Task directions: Search the material for "poundPerGallonUSPerHour" and copy each line in which it is found.

Supplied records:
---*---
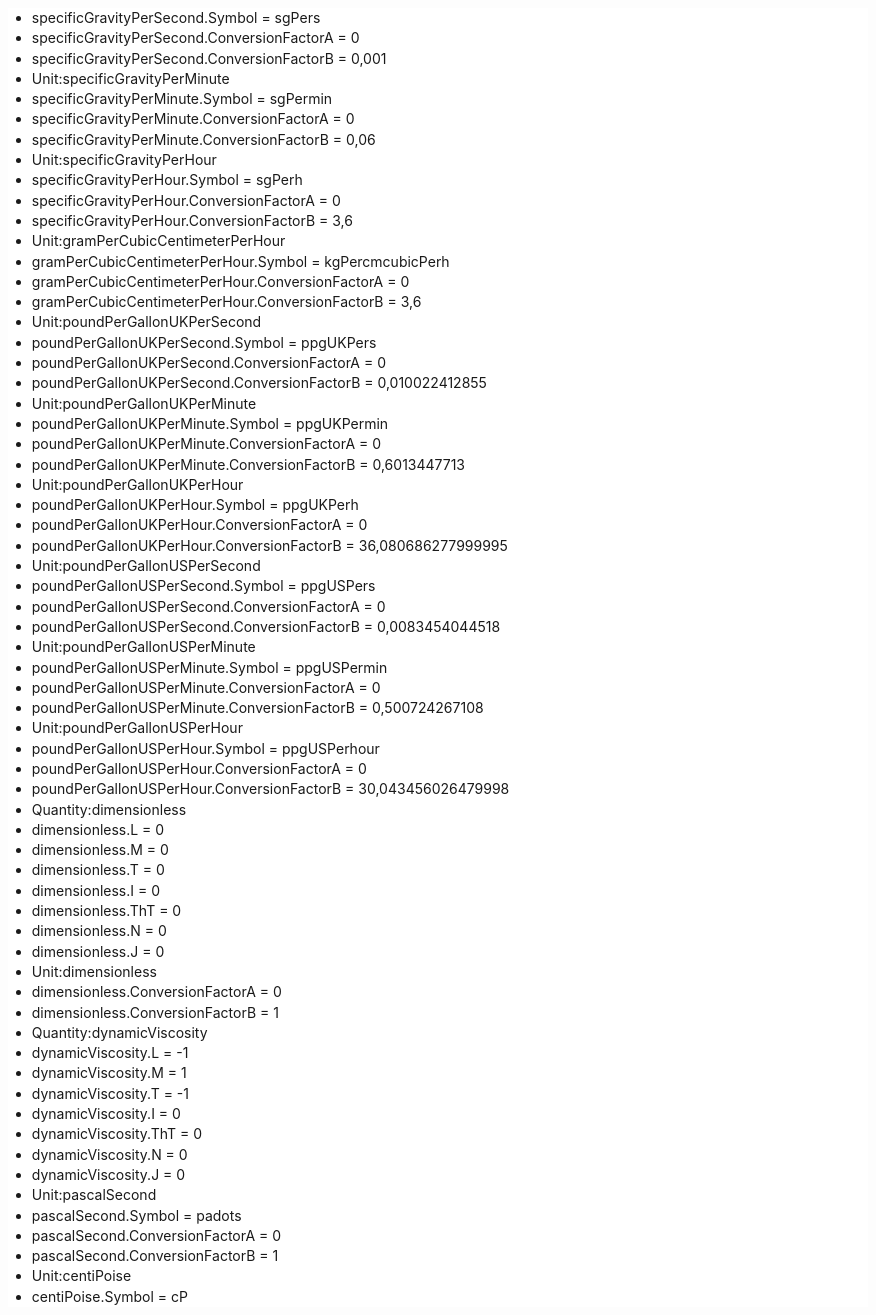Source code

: - specificGravityPerSecond.Symbol = sgPers
- specificGravityPerSecond.ConversionFactorA = 0
- specificGravityPerSecond.ConversionFactorB = 0,001
- Unit:specificGravityPerMinute
- specificGravityPerMinute.Symbol = sgPermin
- specificGravityPerMinute.ConversionFactorA = 0
- specificGravityPerMinute.ConversionFactorB = 0,06
- Unit:specificGravityPerHour
- specificGravityPerHour.Symbol = sgPerh
- specificGravityPerHour.ConversionFactorA = 0
- specificGravityPerHour.ConversionFactorB = 3,6
- Unit:gramPerCubicCentimeterPerHour
- gramPerCubicCentimeterPerHour.Symbol = kgPercmcubicPerh
- gramPerCubicCentimeterPerHour.ConversionFactorA = 0
- gramPerCubicCentimeterPerHour.ConversionFactorB = 3,6
- Unit:poundPerGallonUKPerSecond
- poundPerGallonUKPerSecond.Symbol = ppgUKPers
- poundPerGallonUKPerSecond.ConversionFactorA = 0
- poundPerGallonUKPerSecond.ConversionFactorB = 0,010022412855
- Unit:poundPerGallonUKPerMinute
- poundPerGallonUKPerMinute.Symbol = ppgUKPermin
- poundPerGallonUKPerMinute.ConversionFactorA = 0
- poundPerGallonUKPerMinute.ConversionFactorB = 0,6013447713
- Unit:poundPerGallonUKPerHour
- poundPerGallonUKPerHour.Symbol = ppgUKPerh
- poundPerGallonUKPerHour.ConversionFactorA = 0
- poundPerGallonUKPerHour.ConversionFactorB = 36,080686277999995
- Unit:poundPerGallonUSPerSecond
- poundPerGallonUSPerSecond.Symbol = ppgUSPers
- poundPerGallonUSPerSecond.ConversionFactorA = 0
- poundPerGallonUSPerSecond.ConversionFactorB = 0,0083454044518
- Unit:poundPerGallonUSPerMinute
- poundPerGallonUSPerMinute.Symbol = ppgUSPermin
- poundPerGallonUSPerMinute.ConversionFactorA = 0
- poundPerGallonUSPerMinute.ConversionFactorB = 0,500724267108
- Unit:poundPerGallonUSPerHour
- poundPerGallonUSPerHour.Symbol = ppgUSPerhour
- poundPerGallonUSPerHour.ConversionFactorA = 0
- poundPerGallonUSPerHour.ConversionFactorB = 30,043456026479998
- Quantity:dimensionless
- dimensionless.L = 0
- dimensionless.M = 0
- dimensionless.T = 0
- dimensionless.I = 0
- dimensionless.ThT = 0
- dimensionless.N = 0
- dimensionless.J = 0
- Unit:dimensionless
- dimensionless.ConversionFactorA = 0
- dimensionless.ConversionFactorB = 1
- Quantity:dynamicViscosity
- dynamicViscosity.L = -1
- dynamicViscosity.M = 1
- dynamicViscosity.T = -1
- dynamicViscosity.I = 0
- dynamicViscosity.ThT = 0
- dynamicViscosity.N = 0
- dynamicViscosity.J = 0
- Unit:pascalSecond
- pascalSecond.Symbol = padots
- pascalSecond.ConversionFactorA = 0
- pascalSecond.ConversionFactorB = 1
- Unit:centiPoise
- centiPoise.Symbol = cP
---*---
Solution to this problem:
- Unit:poundPerGallonUSPerHour
- poundPerGallonUSPerHour.Symbol = ppgUSPerhour
- poundPerGallonUSPerHour.ConversionFactorA = 0
- poundPerGallonUSPerHour.ConversionFactorB = 30,043456026479998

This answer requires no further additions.